Design Analysis of Algorithm

B-trees

We model disk operations in our pseudocode as follows. Let x be a pointer to an object. If the object is currently in the computer's main memory, then we can refer to the fields of the object as usual: key[x], for example. If the object referred to by x resides on disk, however, then we must perform the operation DISK-READ(x) to read object x into main memory before we can refer to its fields. (We assume that if x is already in main memory, then DISK-READ(x) requires no disk accesses; it is a "no-op.") Similarly, the operation DISK-WRITE(x) is used to save any changes that have been made to the fields of object x. That is, the typical pattern for working with an object is as follows:

  • x a pointer to some object

  • DISK-READ(x)

  • operations that access and/or modify the fields of x

  • DISK-WRITE(x) Omitted if no fields of x were changed.

  • other operations that access but do not modify fields of x

The system can keep only a limited number of pages in main memory at any one time. We shall assume that pages no longer in use are flushed from main memory by the system; our B-tree algorithms will ignore this issue.

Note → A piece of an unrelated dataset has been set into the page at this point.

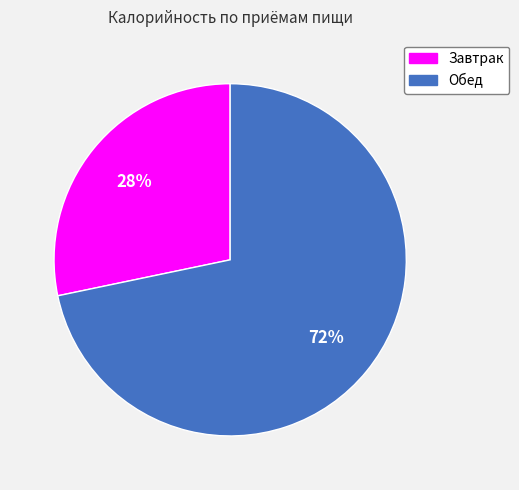

Is there a majority slice in this chart?

Yes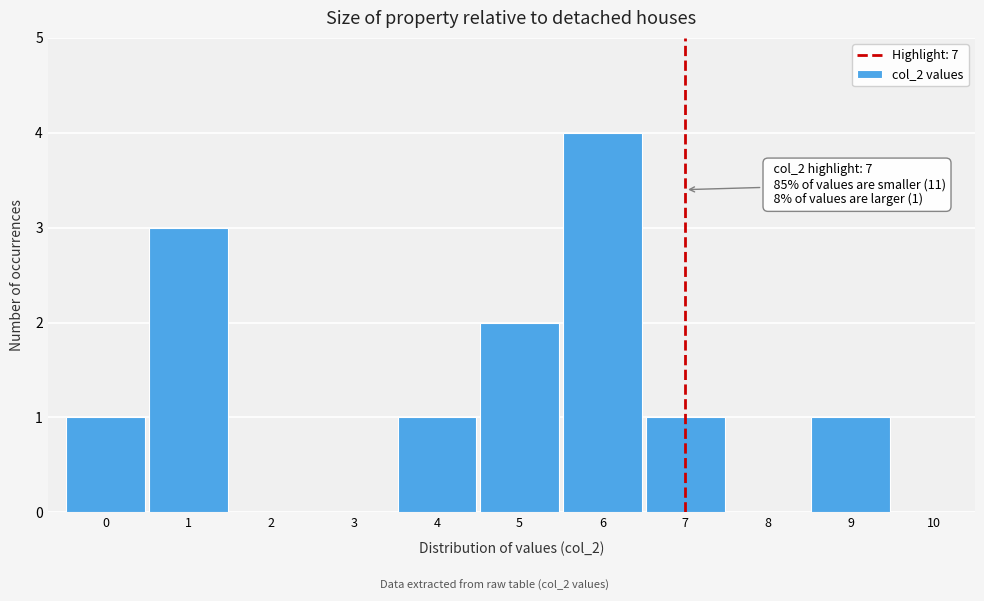

Over which range of the x-axis is the bar tallest?

5.5 to 6.5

Since in most systems the running time of a B-tree algorithm is determined mainly by the number of DISK-READ and DISK-WRITE operations it performs, it is sensible to use these operations efficiently by having them read or write as much information as possible. Thus, a B-tree node is usually as large as a whole disk page. The number of children a B-tree node can have is therefore limited by the size of a disk page.

For a large B-tree stored on a disk, branching factors between 50 and 2000 are often used, depending on the size of a key relative to the size of a page. A large branching factor dramatically reduces both the height of the tree and the number of disk accesses required to find any key. Figure 18.3 shows a B-tree with a branching factor of 1001 and height 2 that can store over one billion keys; nevertheless, since the root node can be kept permanently in main memory, only two disk accesses at most are required to find any key in this tree!

Figure 18.3: A B-tree of height 2 containing over one billion keys. Each internal node and leaf contains 1000 keys. There are 1001 nodes at depth 1 and over one million leaves at depth 2. Shown inside each node x is n[x], the number of keys in x.